[Source records]

━━━

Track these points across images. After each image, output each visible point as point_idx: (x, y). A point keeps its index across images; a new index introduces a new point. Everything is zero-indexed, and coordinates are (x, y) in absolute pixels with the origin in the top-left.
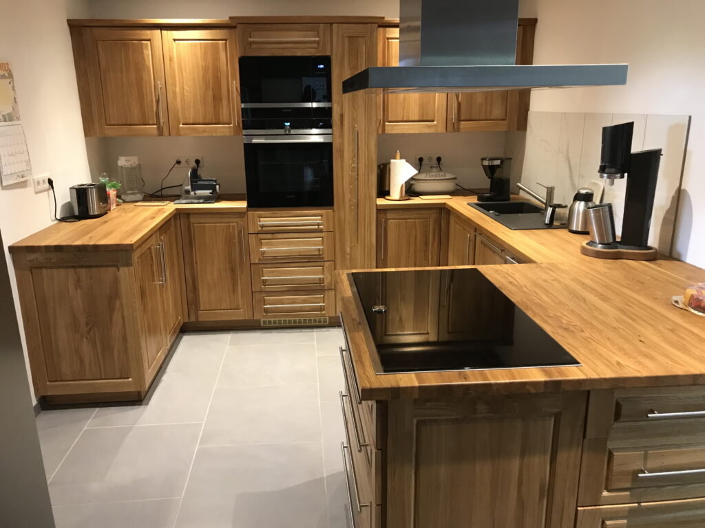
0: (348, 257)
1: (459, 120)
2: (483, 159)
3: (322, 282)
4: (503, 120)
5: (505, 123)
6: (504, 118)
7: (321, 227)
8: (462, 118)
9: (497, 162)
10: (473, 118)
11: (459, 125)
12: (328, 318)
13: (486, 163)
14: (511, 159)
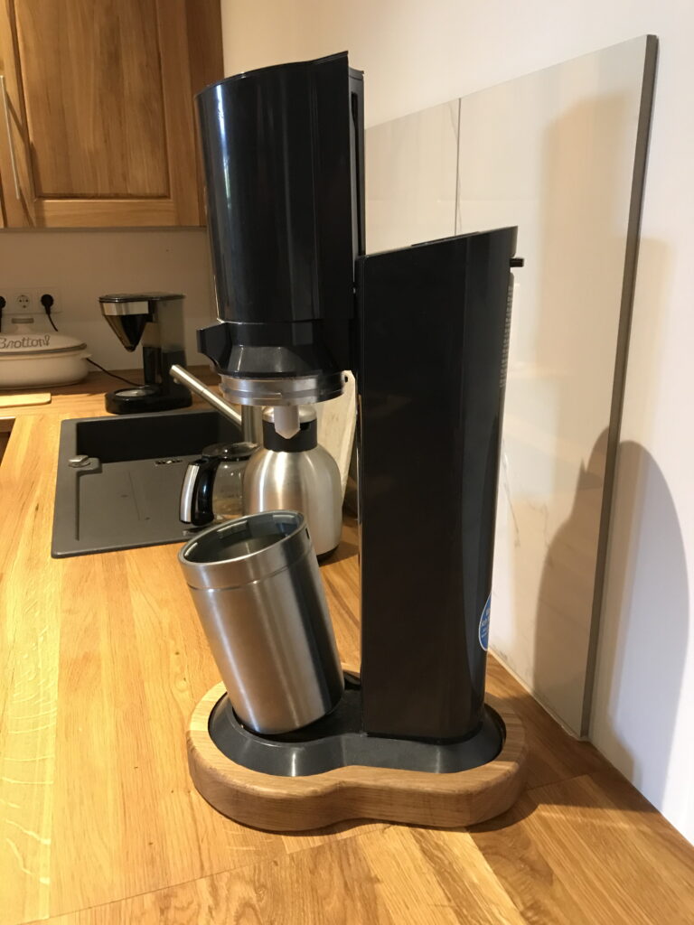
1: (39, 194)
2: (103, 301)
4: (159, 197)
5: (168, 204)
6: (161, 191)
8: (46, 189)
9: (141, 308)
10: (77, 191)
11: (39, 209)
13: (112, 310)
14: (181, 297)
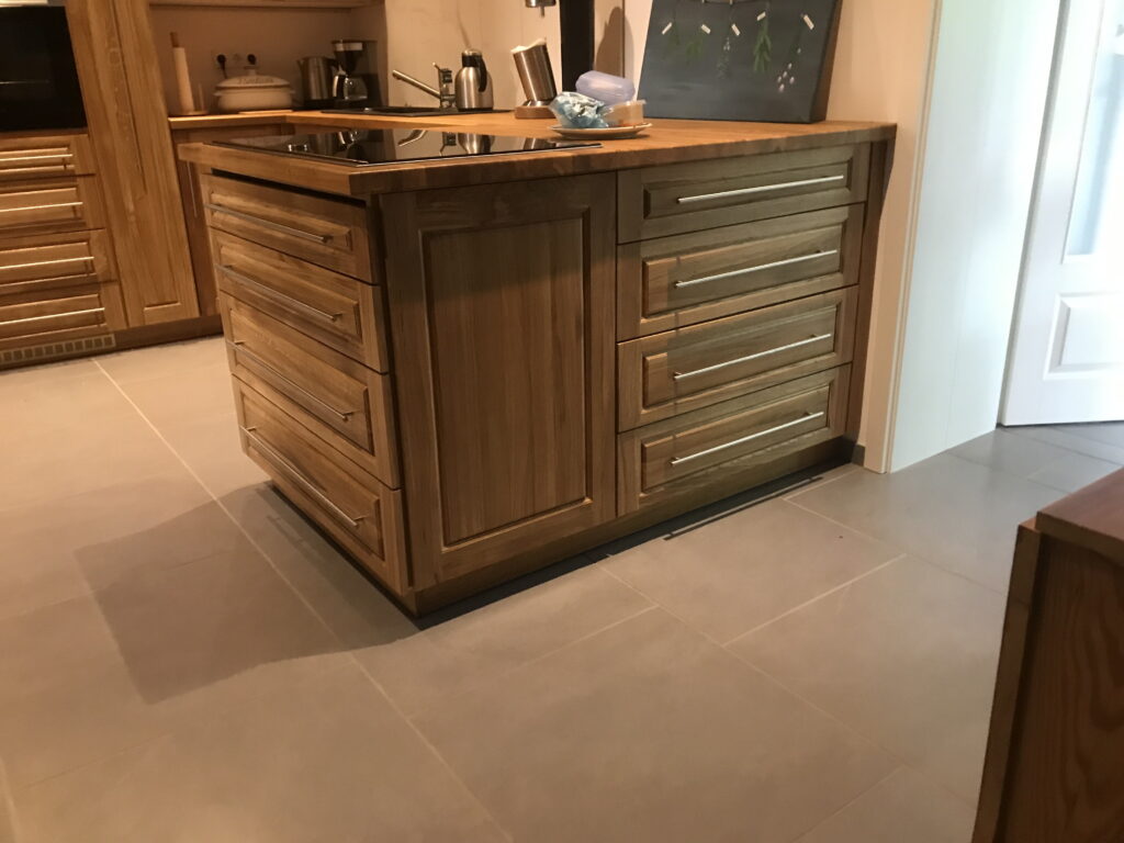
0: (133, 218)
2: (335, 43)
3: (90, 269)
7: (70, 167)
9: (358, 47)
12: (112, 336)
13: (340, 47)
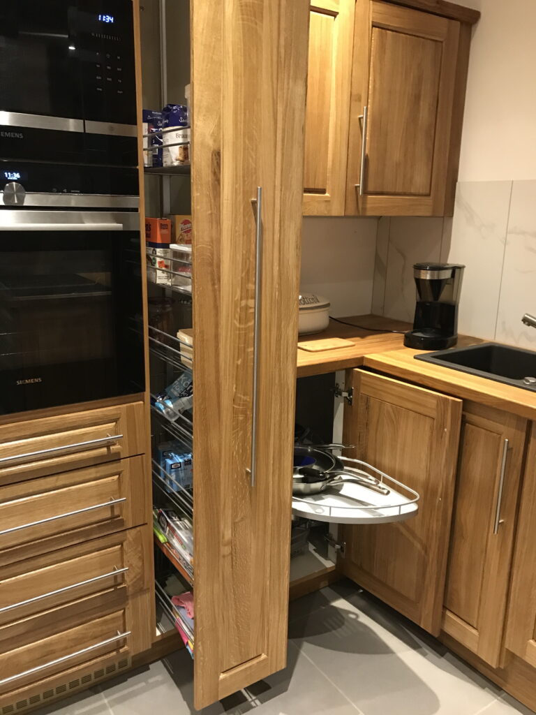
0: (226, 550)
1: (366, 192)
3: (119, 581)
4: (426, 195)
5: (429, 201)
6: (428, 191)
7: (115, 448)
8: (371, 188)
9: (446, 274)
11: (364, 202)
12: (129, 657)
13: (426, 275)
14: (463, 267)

━━━

Using the data above, transcribe the lines that run from the line with "4: (503, 120)" to the line with "13: (486, 163)", both ends kept, and output nothing else.

4: (503, 120)
5: (505, 123)
6: (504, 118)
7: (321, 227)
8: (462, 118)
9: (497, 162)
10: (473, 118)
11: (459, 125)
12: (328, 318)
13: (486, 163)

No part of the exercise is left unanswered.